Référence : 2008 CF 1064

[TRADUCTION FRANÇAISE]

Ottawa (Ontario), le 22 septembre 2008

En présence de monsieur le juge Martineau

 

ENTRE :

MARTHA COADY

demanderesse

et

 

le Directeur des poursuites pénales,

la Gendarmerie royale du Canada, représentée par le Sous-commissaire de la GRC, et le Procureur général de l’Ontario

 

défendeurs

 

 

MOTIFS DE L’ORDONNANCE ET ORDONNANCE

 

[1]               La demanderesse est une avocate reçue au Barreau de l’Ontario le 13 avril 1981 et qui se représente elle-même. Elle fait l’objet d’une série de plaintes déposées contre elle auprès du Barreau du Haut-Canada (le Barreau) entre 1995 et 1998.

 

[2]               Le 3 mars 2008, un comité d’audience du Barreau a commencé à entendre ces plaintes; cependant, aucune décision n’a encore été rendue.

[3]               La question dans la présente procédure, prétendument intentée en vertu des articles 37 et 38 de la Loi sur la preuve au Canada, L.R.C. 1985, c. C-5 (LPC), porte sur le droit d’accès de la demanderesse à un certain dossier d’enquête détenu par la Gendarmerie royale du Canada et appelé « Projet Anecdote ».

# # # # #

• **CONSIGNE DONNÉE 1**: Pouvez-vous recopier à l'identique tout le passage de la liste qui va de la ligne contenant « elevation (m): 1720 » jusqu'à la fin de cette liste, ces deux bornes comprises ?

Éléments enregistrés
# # # # #

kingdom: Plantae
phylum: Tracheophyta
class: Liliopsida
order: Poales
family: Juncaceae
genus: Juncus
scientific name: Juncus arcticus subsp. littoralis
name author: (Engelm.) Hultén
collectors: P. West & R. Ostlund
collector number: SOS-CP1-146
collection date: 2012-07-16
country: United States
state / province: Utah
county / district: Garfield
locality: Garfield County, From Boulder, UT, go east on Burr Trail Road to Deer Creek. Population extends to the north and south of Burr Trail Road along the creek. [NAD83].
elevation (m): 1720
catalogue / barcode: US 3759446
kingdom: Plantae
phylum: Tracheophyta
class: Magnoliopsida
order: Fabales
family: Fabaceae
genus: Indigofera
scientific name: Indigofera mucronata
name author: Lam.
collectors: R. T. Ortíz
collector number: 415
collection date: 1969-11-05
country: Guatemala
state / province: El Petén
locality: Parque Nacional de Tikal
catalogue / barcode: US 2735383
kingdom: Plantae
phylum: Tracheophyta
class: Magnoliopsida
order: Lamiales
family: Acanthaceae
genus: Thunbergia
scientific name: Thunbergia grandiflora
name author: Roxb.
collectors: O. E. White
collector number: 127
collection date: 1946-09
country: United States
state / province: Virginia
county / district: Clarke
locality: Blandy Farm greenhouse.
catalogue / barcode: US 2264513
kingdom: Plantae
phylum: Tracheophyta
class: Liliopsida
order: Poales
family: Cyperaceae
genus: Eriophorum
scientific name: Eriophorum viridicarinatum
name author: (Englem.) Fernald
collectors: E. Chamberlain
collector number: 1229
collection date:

# # # # #

• **CONSIGNE DONNÉE 2**: D'après la décision, à quelle date la demanderesse a-t-elle été reçue au Barreau de l'Ontario ?

• **RÉPONSE COMPLÈTE 1**:
elevation (m): 1720
catalogue / barcode: US 3759446
kingdom: Plantae
phylum: Tracheophyta
class: Magnoliopsida
order: Fabales
family: Fabaceae
genus: Indigofera
scientific name: Indigofera mucronata
name author: Lam.
collectors: R. T. Ortíz
collector number: 415
collection date: 1969-11-05
country: Guatemala
state / province: El Petén
locality: Parque Nacional de Tikal
catalogue / barcode: US 2735383
kingdom: Plantae
phylum: Tracheophyta
class: Magnoliopsida
order: Lamiales
family: Acanthaceae
genus: Thunbergia
scientific name: Thunbergia grandiflora
name author: Roxb.
collectors: O. E. White
collector number: 127
collection date: 1946-09
country: United States
state / province: Virginia
county / district: Clarke
locality: Blandy Farm greenhouse.
catalogue / barcode: US 2264513
kingdom: Plantae
phylum: Tracheophyta
class: Liliopsida
order: Poales
family: Cyperaceae
genus: Eriophorum
scientific name: Eriophorum viridicarinatum
name author: (Englem.) Fernald
collectors: E. Chamberlain
collector number: 1229
collection date:

• **RÉPONSE COMPLÈTE 2**: Le 13 avril 1981.